**EXERCISE**
Please rewrite the data below with "photograph" replaced by "image" and everything else kept the same. Omit the pictures from your version.

**PROVIDED DATA**
= = = =

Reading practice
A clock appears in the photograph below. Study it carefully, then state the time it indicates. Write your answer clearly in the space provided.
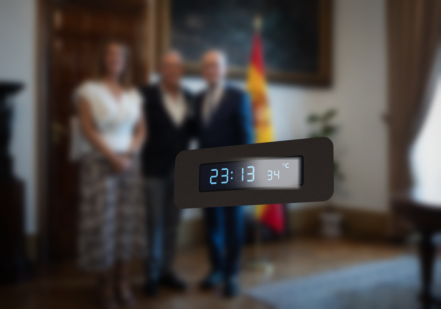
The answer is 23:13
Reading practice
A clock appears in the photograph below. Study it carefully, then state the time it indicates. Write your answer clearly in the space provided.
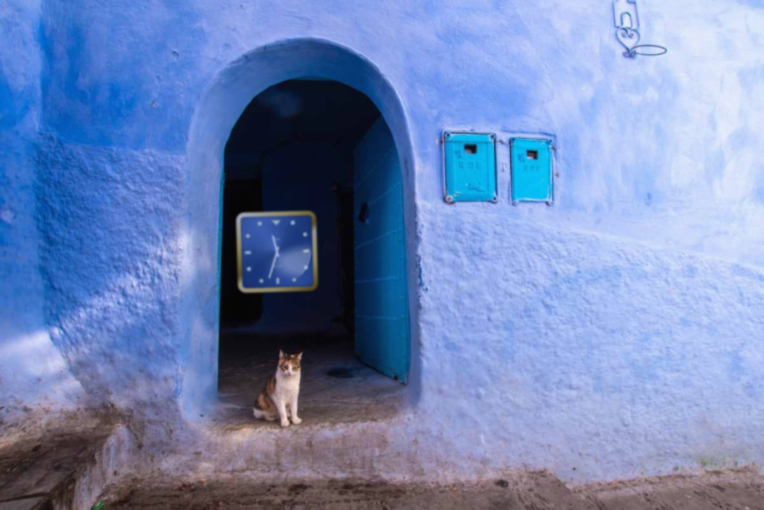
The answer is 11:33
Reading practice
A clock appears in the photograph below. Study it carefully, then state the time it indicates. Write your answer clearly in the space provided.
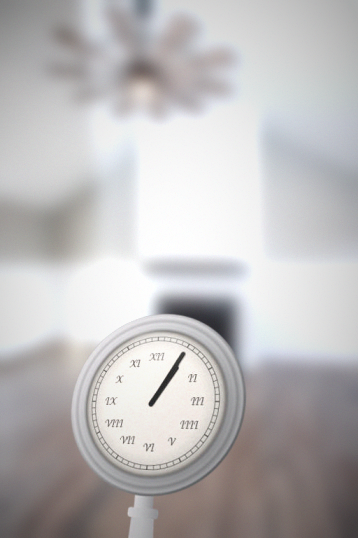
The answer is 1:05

= = = =

**EXERCISE RESPONSE**
Reading practice
A clock appears in the image below. Study it carefully, then state the time it indicates. Write your answer clearly in the space provided.
The answer is 23:13
Reading practice
A clock appears in the image below. Study it carefully, then state the time it indicates. Write your answer clearly in the space provided.
The answer is 11:33
Reading practice
A clock appears in the image below. Study it carefully, then state the time it indicates. Write your answer clearly in the space provided.
The answer is 1:05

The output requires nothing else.